YOUR INSTRUCTIONS
Output the lines of the entries below beginning at the one with "- enhancing-tissue mask" and ending with the last, exactly as written and without pictures.

(Dataset records)
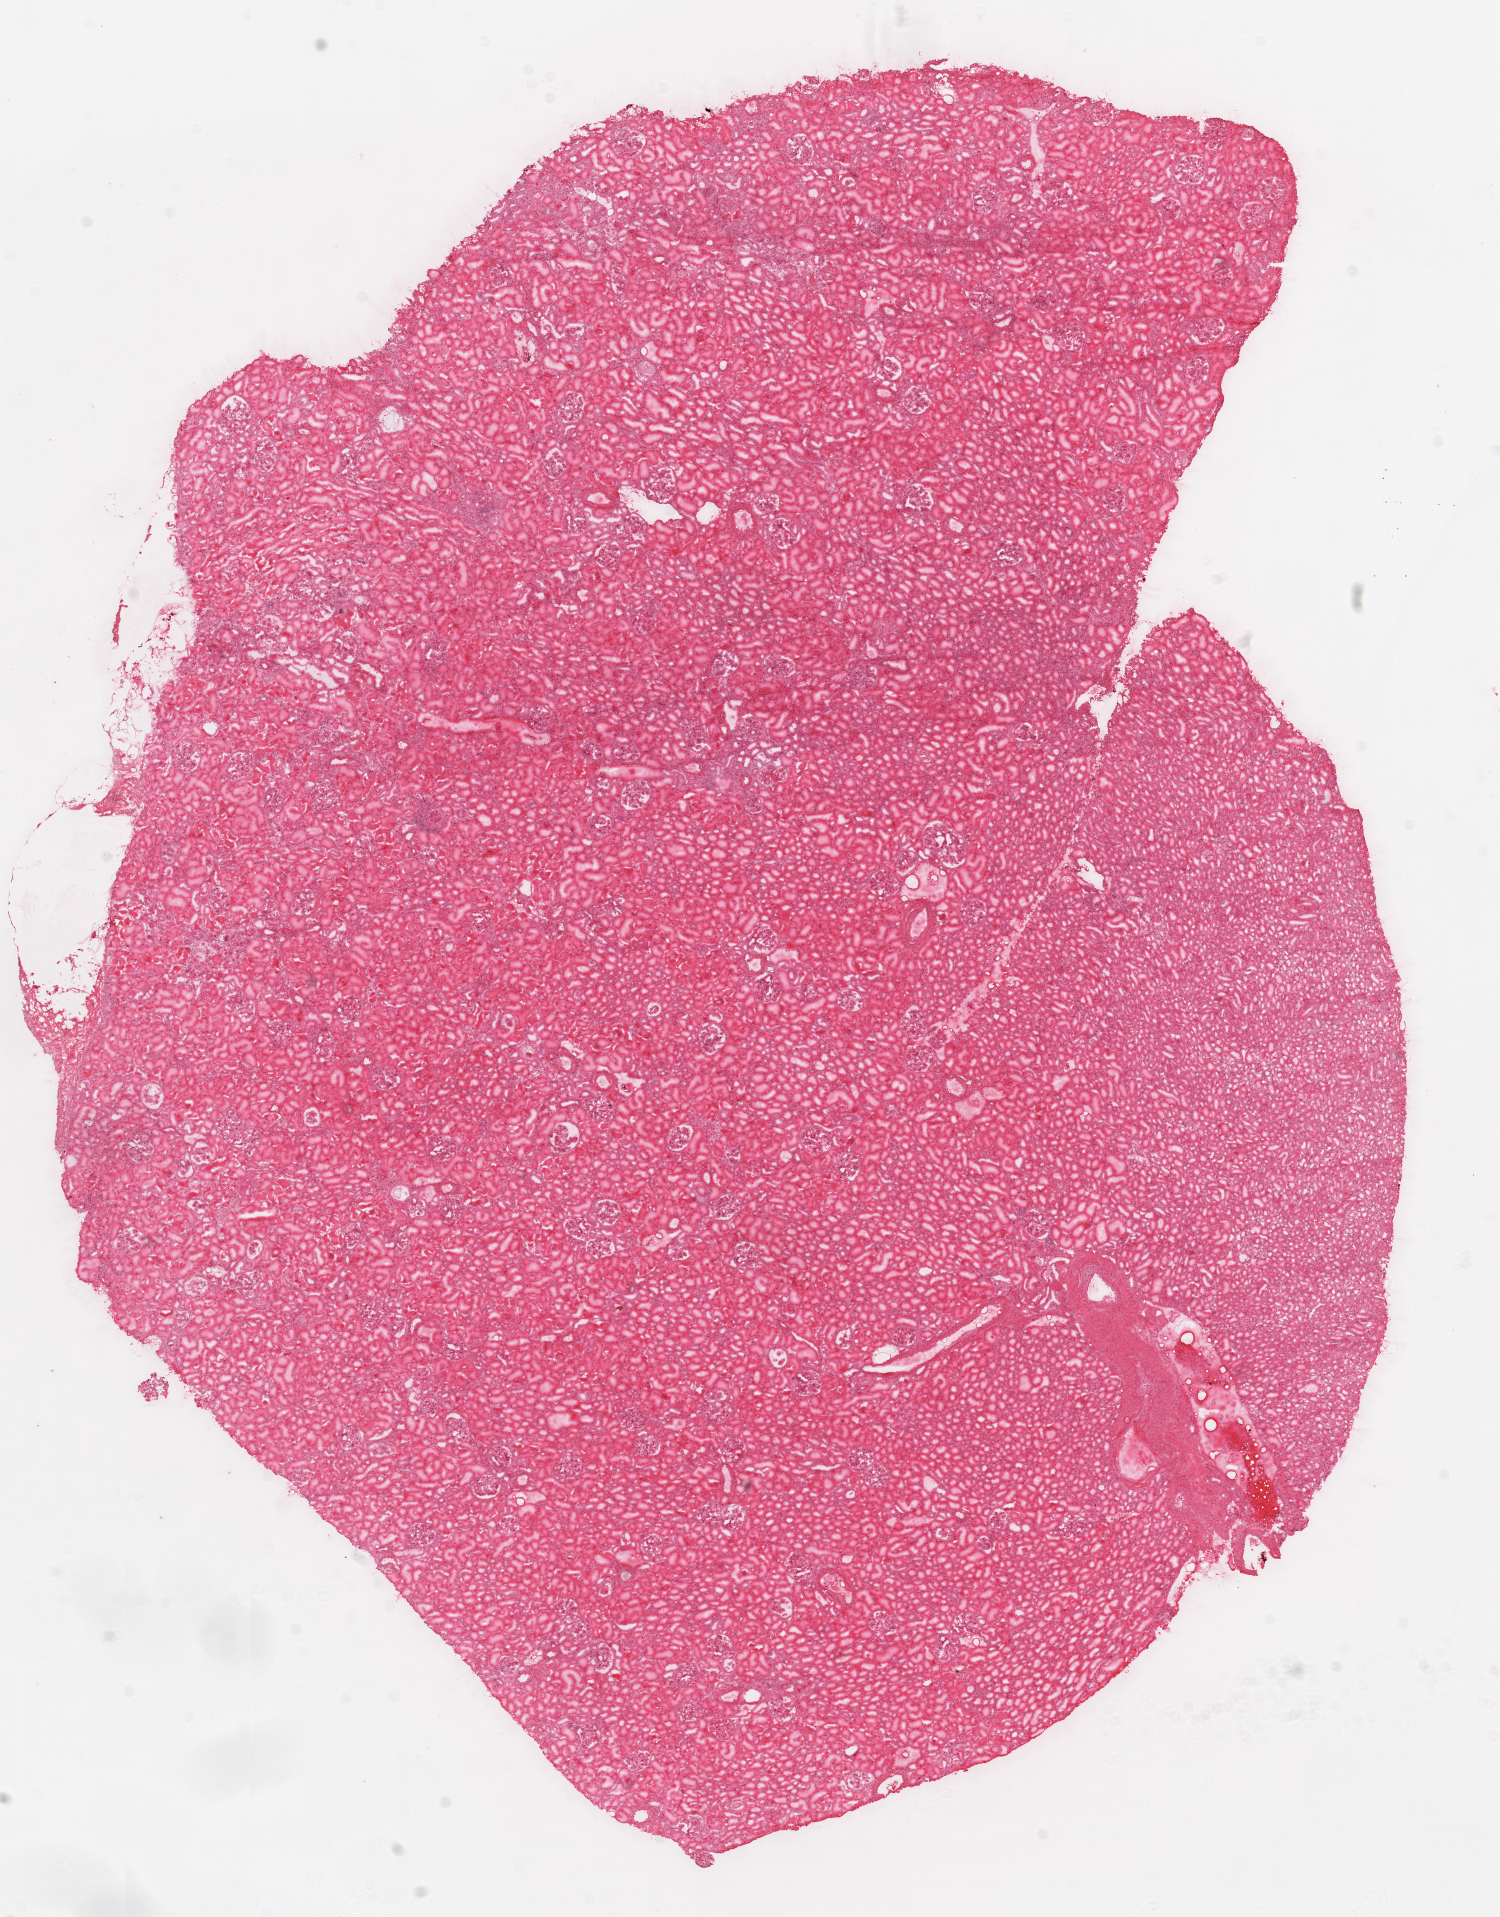
Whole-slide histology image, Hematoxylin and eosin (H&E) stained, shown as a low-resolution overview of the whole scanned area (about 12.0 x 15.4 mm). Frozen section. Kidney, solid tissue normal (non-tumour tissue) sample. Male, age 67 years at initial diagnosis.
- this section: solid tissue normal (non-tumour) sample from the same patient
- patient diagnosis: Clear cell adenocarcinoma, NOS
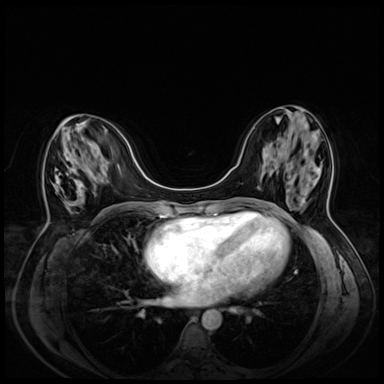
Breast MRI (dynamic contrast-enhanced), one axial slice. Position 22 of 72 along the scan axis. Dynamic contrast-enhanced series, time point 2 of 8 at this slice position (early post-contrast). 3 T. TE 1.4 ms, TR 4.3 ms. 384 × 384 image matrix, field of view 330 × 330 mm. Female patient.
Annotated regions visible in this slice (semi-automatic segmentation, software-assisted and operator-edited):
- enhancing-tissue mask used for the functional tumour volume (all voxels passing the contrast-enhancement thresholds inside the analysis volume; usually the tumour): bounding box (x1, y1, x2, y2) in pixels: (57, 174, 73, 205)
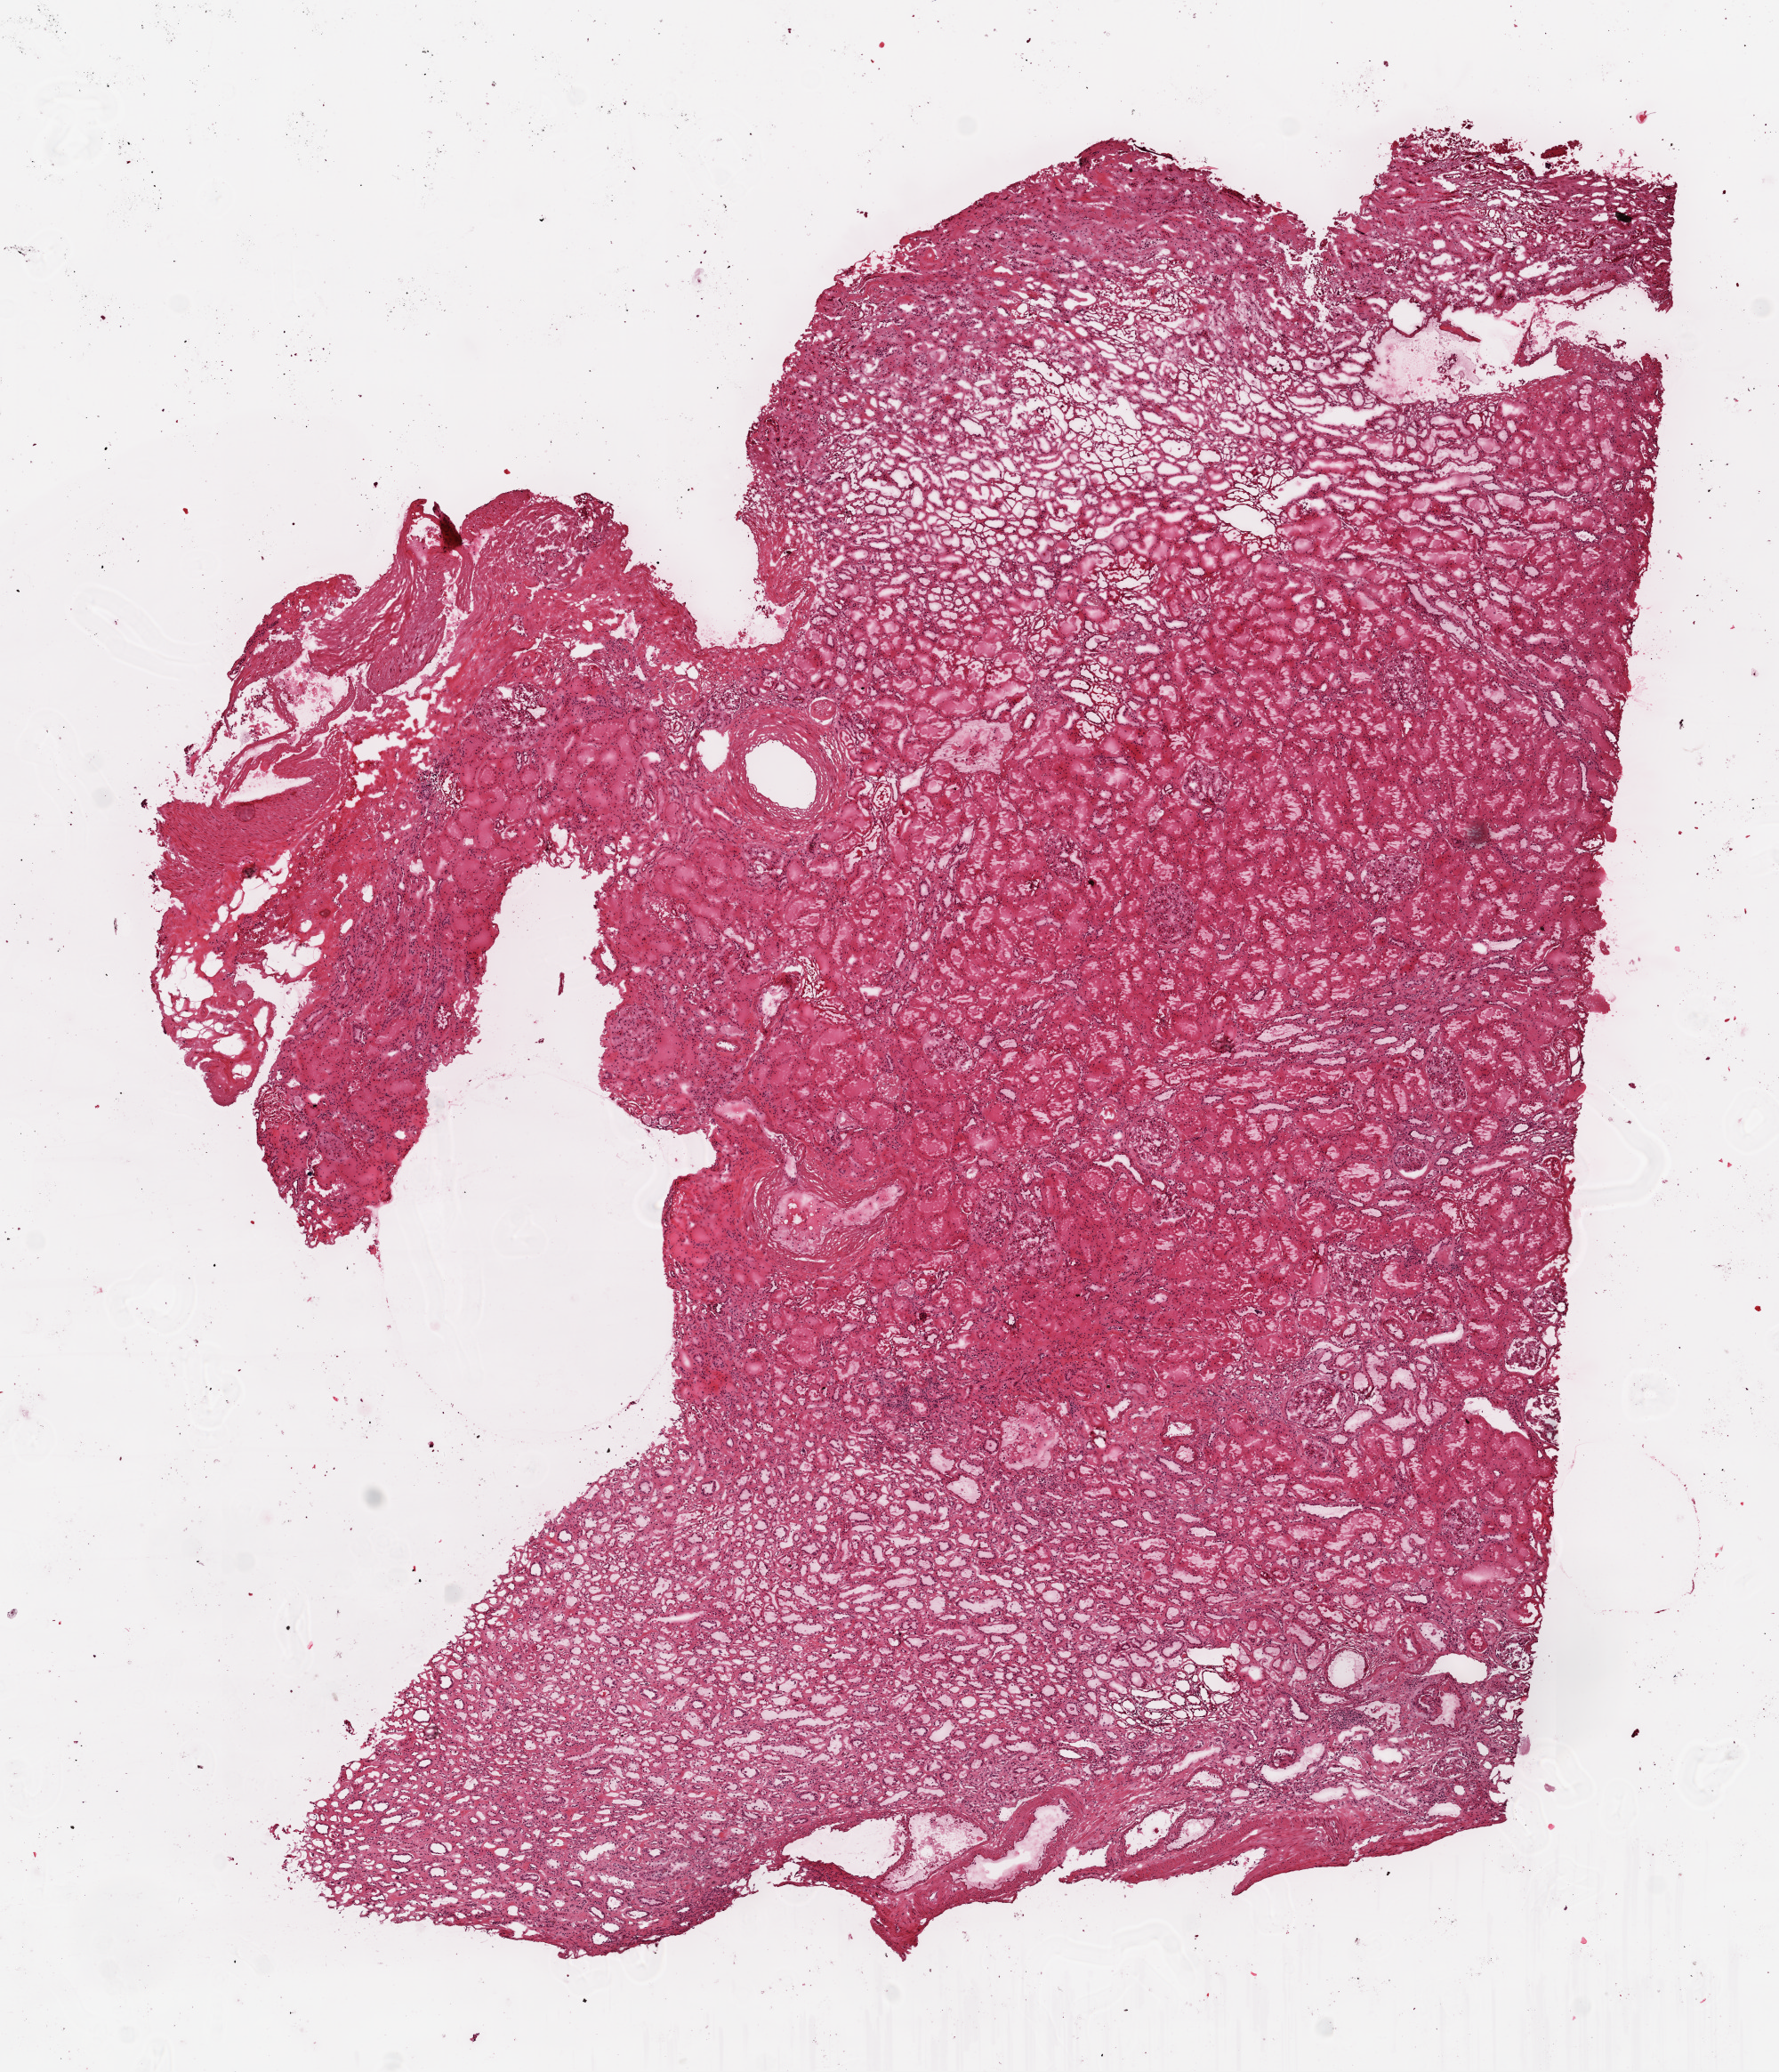
H&E whole-slide image — whole scanned area (about 8.0 x 9.3 mm) shown as a low-resolution overview, frozen section from the top of the tissue portion, solid tissue normal (non-tumour tissue) sample from the kidney. Female, age 68 years at initial diagnosis.
- this section: solid tissue normal sample (biorepository sample class)
- patient diagnosis: Clear cell adenocarcinoma, NOS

FINAL ANSWER
- enhancing-tissue mask used for the functional tumour volume (all voxels passing the contrast-enhancement thresholds inside the analysis volume; usually the tumour): bounding box (x1, y1, x2, y2) in pixels: (57, 174, 73, 205)
H&E whole-slide image — whole scanned area (about 8.0 x 9.3 mm) shown as a low-resolution overview, frozen section from the top of the tissue portion, solid tissue normal (non-tumour tissue) sample from the kidney. Female, age 68 years at initial diagnosis.
- this section: solid tissue normal sample (biorepository sample class)
- patient diagnosis: Clear cell adenocarcinoma, NOS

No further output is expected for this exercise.